Dès les premières minutes, on se dit qu’on va en prendre plein les yeux : Macao brille de mille feux, les néons claquent, les jetons volent, les fortunes se font et se défont à la vitesse d’un battement de cils. Tout semble prêt pour une plongée intense dans la tête d’un joueur, cette fièvre du casino où tout peut basculer.
Sauf qu’au lieu de nous faire vivre cette tension, le film prend un autre virage.
Très vite, il quitte la table de jeu pour partir dans quelque chose de plus flottant, presque onirique. On s’attendait à une descente aux enfers haletante, on se retrouve dans une sorte d’épopée rêveuse, un peu molle, qui tourne en rond.
La première partie du film démarre pourtant plutôt bien, avec un décor planté alléchant et une ambiance qui accroche tout de suite.
Colin Farrell y campe « Lord Doyle », joueur au bord du gouffre, en pleine fuite en avant, prêt à miser ses derniers dollars pour tenter de « se refaire ».
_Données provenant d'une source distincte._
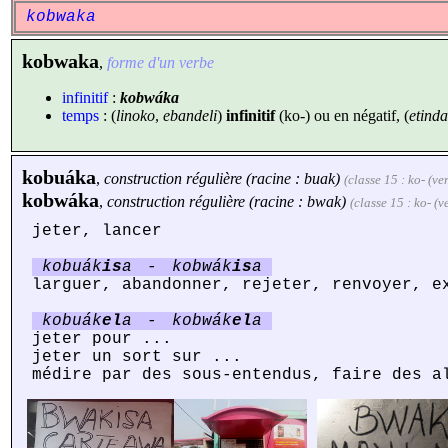
kobwaka
kobwaka
,
forme d'un verbe
infinitif
:
kobwáka
temps
: (
linoko
,
ebandeli
)
infinitif
(ko-) ou en négatif, (
etinda
kobuáka
,
construction régulière (racine : buak)
(classe 15 : ko- (ve
kobwáka
,
construction régulière (racine : bwak)
(classe 15 : ko- (v
jeter, lancer
kobuák
is
a
-
kobwák
is
a
larguer, abandonner, rejeter, renvoyer, e
kobuák
el
a
-
kobwák
el
a
jeter pour ...
jeter un sort sur ...
médire par des sous-entendus, faire des a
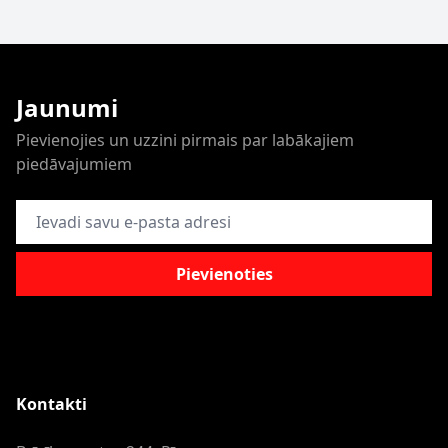
Jaunumi
Pievienojies un uzzini pirmais par labākajiem
piedāvajumiem
E-pasta adrese
Pievienoties
Kontakti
Farrell ( qui continue de surprendre rôle après rôle ) incarne à merveille ce type paumé, désespéré mais toujours un peu classe dans sa déchéance.
il passe par toutes les émotions, ironie, suffocation, résignation, avec une intensité vraiment prenante.
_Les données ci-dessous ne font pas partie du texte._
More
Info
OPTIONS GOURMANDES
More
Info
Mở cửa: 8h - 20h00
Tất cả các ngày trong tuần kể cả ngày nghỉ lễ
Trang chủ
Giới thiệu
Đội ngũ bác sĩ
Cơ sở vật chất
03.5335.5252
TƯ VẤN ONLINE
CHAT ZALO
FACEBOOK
C’est là que Doyle croise la route de Dao Ming, une femme aussi intrigante que difficile à cerner,
À partir de ce moment, le film prend une direction qu’on n’avait pas forcément vue venir.
On retrouve également Tilda Swinton dans la peau d’une sorte d’usurière étrange
La encore une actrice toujours magnétique, évidemment, mais ici un peu sous-exploitée et qui finit par disparaître doucement du récit.
Entre ses travellings chatoyants, ses escalators désaxés et ses néons qui avalent les silhouettes, le film dégage une atmosphère troublante, presque hypnotique.
Une maîtrise formelle indéniable, qui, hélas, ne suffit pas à combler le manque d’émotion.
Derrière cette beauté plastique, tout reste un peu figé. C’est élégant, oui, mais aussi froid et distant.
On sent que Berger veut explorer l’âme d’un homme brisé, confronté à ses fautes et à son vide intérieur.
Mais à force de symbolisme, le film oublie le principal : faire battre le cœur du spectateur.
Au lieu d’un grand récit sur la dépendance, la culpabilité et la rédemption, on assiste à une errance glacée où les émotions se perdent dans les lumières de Macao. Le joueur sombre, mais le spectateur, lui, s’ennuie.
The Ballad of a Small Player aurait pu être une tragédie flamboyante.
C’est finalement une balade élégante, mais un peu creuse, un bluff visuel sans vraie mise.
Ce qui surprend surtout, c’est de voir Edward Berger, d’ordinaire si solide sur le fond (À l’Ouest, rien de nouveau, Conclave), miser cette fois presque exclusivement sur la forme.
Là où il savait construire des récits puissants et tendus, il se perd ici dans une narration floue, hypnotique, mais qui manque d’âme.